Der Saatzer Dialect hat, wie allgemein gesagt wird, die meisten čechischen Worte aufgenommen, ich werde meine Frau5 hierüber inquisieren, doch muss eben bemerkt werden, dass der Schwiegervater ein Leitmeritzer, die Schwiegermutter eine Schluckenauerin6 (v.d. sächs. Grenze gegen die Lausitz zu) ist, meine Frau, welche bis zu ihrem 17ten Jahre in Sirbitz7 bei Podersam8 nächst Saatz lebte, kann daher den Dialect nur von den Mitschülerinnen gelernt haben. Veremos.

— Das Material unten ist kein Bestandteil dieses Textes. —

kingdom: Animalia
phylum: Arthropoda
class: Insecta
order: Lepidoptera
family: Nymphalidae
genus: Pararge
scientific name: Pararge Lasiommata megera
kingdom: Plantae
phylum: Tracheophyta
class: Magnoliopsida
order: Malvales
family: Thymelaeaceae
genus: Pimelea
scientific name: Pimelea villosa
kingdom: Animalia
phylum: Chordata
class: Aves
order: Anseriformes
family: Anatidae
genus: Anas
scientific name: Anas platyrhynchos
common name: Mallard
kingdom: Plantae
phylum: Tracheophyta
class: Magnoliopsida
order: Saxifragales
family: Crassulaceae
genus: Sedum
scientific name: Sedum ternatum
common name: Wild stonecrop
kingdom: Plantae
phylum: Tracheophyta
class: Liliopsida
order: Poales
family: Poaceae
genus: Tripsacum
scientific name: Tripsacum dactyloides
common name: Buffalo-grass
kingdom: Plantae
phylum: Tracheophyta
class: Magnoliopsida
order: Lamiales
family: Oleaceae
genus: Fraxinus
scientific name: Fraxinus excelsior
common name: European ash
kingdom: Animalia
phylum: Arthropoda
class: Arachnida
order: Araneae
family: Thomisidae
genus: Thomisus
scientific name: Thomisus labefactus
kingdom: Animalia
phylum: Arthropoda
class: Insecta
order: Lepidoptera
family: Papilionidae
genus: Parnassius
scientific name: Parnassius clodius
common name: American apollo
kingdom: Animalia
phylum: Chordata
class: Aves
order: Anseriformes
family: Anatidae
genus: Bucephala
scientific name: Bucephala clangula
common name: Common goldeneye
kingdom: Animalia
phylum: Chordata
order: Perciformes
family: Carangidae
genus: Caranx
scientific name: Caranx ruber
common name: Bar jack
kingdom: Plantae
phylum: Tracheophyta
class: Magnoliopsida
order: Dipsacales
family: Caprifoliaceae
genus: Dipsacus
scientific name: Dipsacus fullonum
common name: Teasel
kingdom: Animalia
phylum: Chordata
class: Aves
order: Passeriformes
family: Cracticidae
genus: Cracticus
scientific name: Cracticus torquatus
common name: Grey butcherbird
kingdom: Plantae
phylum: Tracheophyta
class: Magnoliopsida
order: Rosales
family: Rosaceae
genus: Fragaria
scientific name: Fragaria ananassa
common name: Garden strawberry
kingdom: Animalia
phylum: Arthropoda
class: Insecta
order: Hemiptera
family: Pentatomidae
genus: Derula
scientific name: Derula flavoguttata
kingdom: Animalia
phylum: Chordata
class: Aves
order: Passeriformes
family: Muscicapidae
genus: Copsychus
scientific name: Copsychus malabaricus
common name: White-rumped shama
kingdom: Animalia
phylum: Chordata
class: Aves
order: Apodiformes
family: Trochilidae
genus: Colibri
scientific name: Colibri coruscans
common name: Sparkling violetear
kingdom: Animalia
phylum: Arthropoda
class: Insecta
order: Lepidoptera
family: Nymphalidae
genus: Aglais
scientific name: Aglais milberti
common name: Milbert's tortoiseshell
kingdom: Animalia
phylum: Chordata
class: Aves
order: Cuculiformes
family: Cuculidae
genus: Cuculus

Inzwischen mit herzlichen Grüßen

Ihr getreuer

F. Blumentritt


1 Wiener Fremdenblatt, Tageszeitung.

2 Prachatice, Stadt in Südböhmen.

3 In jedem der drei erhaltenen Briefe Labharts an Schuchardt (vom 25.7., 18.8. und 25.8.1883, siehe Briefe 5884, 5885, 5886) ist von mitgesendetem Material die Rede. Um was es sich dabei handelt und ob davon etwas im Materialienband unter B.11.10.1. erhalten ist, ist leider nicht mehr nachvollziehbar.

4 Für: „unter Kreuzband“, der alte Ausdruck für Drucksachen mit verringertem Porto. Blumentritt kürzt das Wort Kreuz ikonisch mit „X“ ab (s. auch Brief Nr. 1115 und 1146).

5 Rosa Blumentritt.

6 Aus Šluknov (dt. Schluckenau), nördlichste Stadt Tschechiens, im böhmischen Niederland.

7 Sirbitz, Gemeinde im Landkreis Podbořany (dt. Podersam).

8 Podbořany (dt. Podersam), tschechische Stadt 14 km südwestlich von Žatec (dt. Saaz).